Heap leaching is a relatively simple process whereby stockpiled rock is irrigated with acid and the pregnant solution is harvested at the bottom of the heap. In a tank leach, leaching occurs in a series of tanks. Though more costly, it generally recovers more of the target mineral.

Toro expects to submit its final environment review and management plan (ERMP) for approval by the end of this year in order to start construction late next year.

Mr Mitchell said Toro would likely sell a cornerstone stake to an offtake customer to cover its share of the development cost.

Tax uncertainty had complicated that process, he said.

“It put us in a really difficult position because we couldn’t quantify it with any certainty,” Mr Mitchell told WA Business News.

Combined with the recent market uncertainty, it was a factor in commissioning being deferred by six months to the first half of 2013.

Mr Mitchell said being WA’s first uranium miner was not Toro’s primary motivation.

“We feel we are pretty much on top of the technical questions ... but it’s not a race, we want to make sure we get it right,” he said. “We like to think of ourselves as the tortoise, not the hare.”

Canada’s Mega Uranium has also pushed its commissioning target for the 1000tpa Lake Maitland project back by a year to mid 2013.

Mega’s vice-president Australia, Richard Homsany, said while Mega’s original commissioning target was probably a bit ambitious, the RSPT had also posed an extra obstacle to development.

“It (was) just an additional hurdle to overcome in an already challenging business,” he said.

• RECORD EXCERPTS:
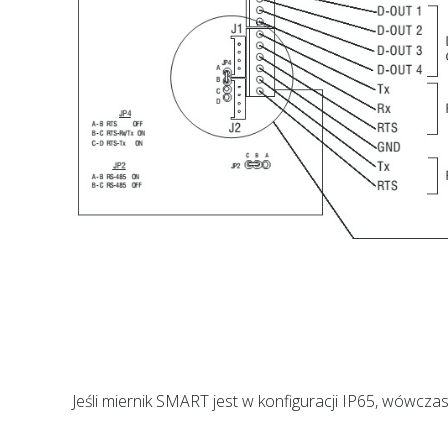
Jeśli miernik SMART jest w konfiguracji IP65, wówcz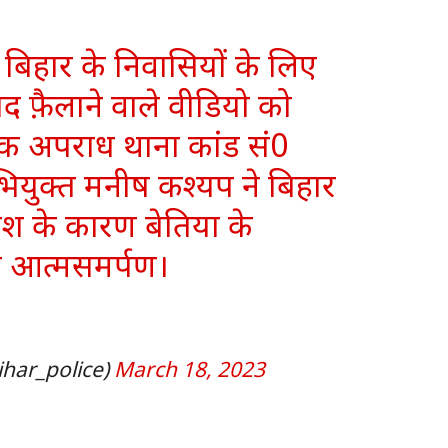
बिहार के निवासियों के लिए
ाद फ़ैलाने वाले वीडियो को
थिक अपराध थाना कांड सं0
युक्त मनीष कश्यप ने बिहार
श के कारण बेतिया के
ा आत्मसमर्पण।
ihar_police)
March 18, 2023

• WHAT TO DO:
• A. Answer these questions from the uranium mining passage:
(i) By when does Toro expect to submit its final environment review and management plan for approval?
(ii) To what period was Toro's commissioning deferred?
(iii) What annual capacity is given for the Lake Maitland project?
• B. Carry the uranium mining passage forward from its last sentence.
The rows have no connection to the uranium mining passage.

• RESPONSES TO THE EXERCISE:
• A.
(i) By the end of this year.
(ii) The first half of 2013.
(iii) 1000tpa.

• B.
Mr Homsany said Mega expected to submit its ERMP by early 2011 in order to gain all necessary approvals by mid 2012.

Given the relatively low volumes to be produced, both Toro and Mega plan to truck the material in sealed containers to Kalgoorlie, from where it will be transported by rail to either Port Augusta or Darwin, Australia’s only licensed uranium export ports.

BHP has already outlined similar plans for its $500 million Yeelirrie project, south-west of Wiluna, which it plans to commission in 2014. Yeelirrie is Australia’s biggest untapped uranium deposit with known reserves of 52,500t.

BHP originally planned to produce about 5,000t a year from Yeelirrie, but has since scaled that back to 3,500tpa after opting against a bigger heap-leach operation. It also started a review of the project in May in light of the RSPT.

The public review of its initial scoping documents ended in February and BHP aims to submit its final ERMP documents by August next year.

Meanwhile, Energy & Minerals Australia is targeting a 2013 commissioning date for its planned 1000tpa Mulga Rock project, where it last month announced a 25 per cent increase in resources to 27,100t of uranium.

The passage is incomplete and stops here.